I'm deploying a patched version this week. The creator spent a year on this and it shows - the eBPF/YARA integration is impressive. They should set up GitHub Sponsors or a donation link. It's better than many commercial solutions I've seen.

webprofusion · 1h ago
Would love to see the prompts used. I can tell from the formatting etc this is AI built, nothing wrong with that.
_QrE · 4h ago
Neat, but isn't packing all this stuff into a bash script overkill? You can pretty easily install and configure some good tools (i.e. crowdsec, rkhunter, ssh tarpit or whatever) to cover each of the categories rather than have a bunch of half-measures.

Also, you're calling this TheProtector, but internally it seems to be called ghost sentinel?

> local update_url="https://raw[dot]githubusercontent[dot]com/your-repo/ghost-se..."

globalnode · 1h ago
This is great. I'm currently trying to use Linux more due to Recall but in terms of security I'm just not sure what I'm doing most of the time. I suppose I should go read a book about it. Any suggestions on that front? Anyway, a tool like this (if trustworthy) would go a long way to helping me in this area. Also I do like that its in bash and not compiled.
vanviegen · 4h ago
Congratulations on your release! That packs a lot of functionality in a surprisingly small and readable (and thus auditable) shell script. Great work!

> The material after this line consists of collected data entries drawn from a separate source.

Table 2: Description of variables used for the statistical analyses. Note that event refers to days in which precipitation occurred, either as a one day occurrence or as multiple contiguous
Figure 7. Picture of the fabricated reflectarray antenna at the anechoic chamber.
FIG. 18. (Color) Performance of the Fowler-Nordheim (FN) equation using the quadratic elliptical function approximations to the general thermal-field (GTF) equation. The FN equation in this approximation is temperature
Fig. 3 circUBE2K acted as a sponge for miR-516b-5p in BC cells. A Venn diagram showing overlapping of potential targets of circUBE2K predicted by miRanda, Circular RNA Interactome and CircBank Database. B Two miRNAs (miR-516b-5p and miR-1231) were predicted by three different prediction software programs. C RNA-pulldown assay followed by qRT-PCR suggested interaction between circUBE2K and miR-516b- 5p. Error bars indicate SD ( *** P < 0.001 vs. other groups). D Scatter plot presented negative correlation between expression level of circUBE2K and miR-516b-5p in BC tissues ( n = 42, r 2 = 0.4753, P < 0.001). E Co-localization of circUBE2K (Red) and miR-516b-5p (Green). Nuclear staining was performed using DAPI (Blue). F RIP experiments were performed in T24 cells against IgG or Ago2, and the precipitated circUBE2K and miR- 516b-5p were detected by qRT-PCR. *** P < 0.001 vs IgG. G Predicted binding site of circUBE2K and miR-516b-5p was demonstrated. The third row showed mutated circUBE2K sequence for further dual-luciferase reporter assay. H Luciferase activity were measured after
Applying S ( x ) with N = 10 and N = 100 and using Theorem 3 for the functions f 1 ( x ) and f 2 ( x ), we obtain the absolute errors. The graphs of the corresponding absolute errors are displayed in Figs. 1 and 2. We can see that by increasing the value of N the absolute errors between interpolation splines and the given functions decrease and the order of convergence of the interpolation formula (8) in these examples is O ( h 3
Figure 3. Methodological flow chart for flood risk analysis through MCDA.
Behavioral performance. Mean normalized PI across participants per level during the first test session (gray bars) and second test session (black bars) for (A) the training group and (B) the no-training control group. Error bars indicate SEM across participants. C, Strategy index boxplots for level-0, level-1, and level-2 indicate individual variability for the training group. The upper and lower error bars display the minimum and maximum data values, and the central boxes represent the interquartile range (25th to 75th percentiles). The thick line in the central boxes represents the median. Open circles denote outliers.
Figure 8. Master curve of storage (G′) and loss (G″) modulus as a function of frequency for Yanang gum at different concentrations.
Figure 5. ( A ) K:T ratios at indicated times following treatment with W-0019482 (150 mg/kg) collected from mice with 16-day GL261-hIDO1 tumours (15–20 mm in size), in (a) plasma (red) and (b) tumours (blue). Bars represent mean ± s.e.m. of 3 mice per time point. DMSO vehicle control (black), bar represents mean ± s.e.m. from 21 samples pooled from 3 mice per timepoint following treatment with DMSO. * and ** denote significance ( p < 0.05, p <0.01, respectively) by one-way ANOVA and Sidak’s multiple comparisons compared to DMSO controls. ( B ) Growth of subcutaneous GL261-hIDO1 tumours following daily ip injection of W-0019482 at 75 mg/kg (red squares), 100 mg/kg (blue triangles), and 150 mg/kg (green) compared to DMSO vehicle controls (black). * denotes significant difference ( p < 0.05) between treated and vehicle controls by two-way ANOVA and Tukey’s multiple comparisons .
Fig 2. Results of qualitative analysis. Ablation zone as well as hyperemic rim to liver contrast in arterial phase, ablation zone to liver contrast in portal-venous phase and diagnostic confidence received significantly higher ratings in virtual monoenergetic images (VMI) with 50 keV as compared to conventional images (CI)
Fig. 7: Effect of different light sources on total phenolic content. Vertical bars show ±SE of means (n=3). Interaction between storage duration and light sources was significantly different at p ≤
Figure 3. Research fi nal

One thing though: I can imagine you being rather anonymous (no real name, new HN account, new GitHub account) might make people a bit nervous around a security tool. You probably have good reasons for that, but if not.. you might want to reconsider and take credit?

lotussmellsbad · 3h ago
Thanks for all the comments and feedback - the one I run is plugged - has a brain - and can hook - Ill update in a few days with some of the features - if curious and I run a handle name because it would not take much to be more
indigodaddy · 1h ago
Really cool and interesting, good work.
xalg · 3h ago
I really like the simplicity. I have added it to a test server and will see how it goes. Congrats on releasing your project.
_def · 1h ago
Was this made with LLMs?
rfkjrjr · 3h ago
"Built by thelotus over a year of free time. Maintained by thelotus. Given away free because expensive security theater is stupid." Who / what is the lotus?
lotussmellsbad · 2h ago
I hate the idea of hats - I like the idea of the Lotus growing in something dirty but uses the filth in ponds to make something beautiful
BLKNSLVR · 4h ago
I will check this out, I love the idea.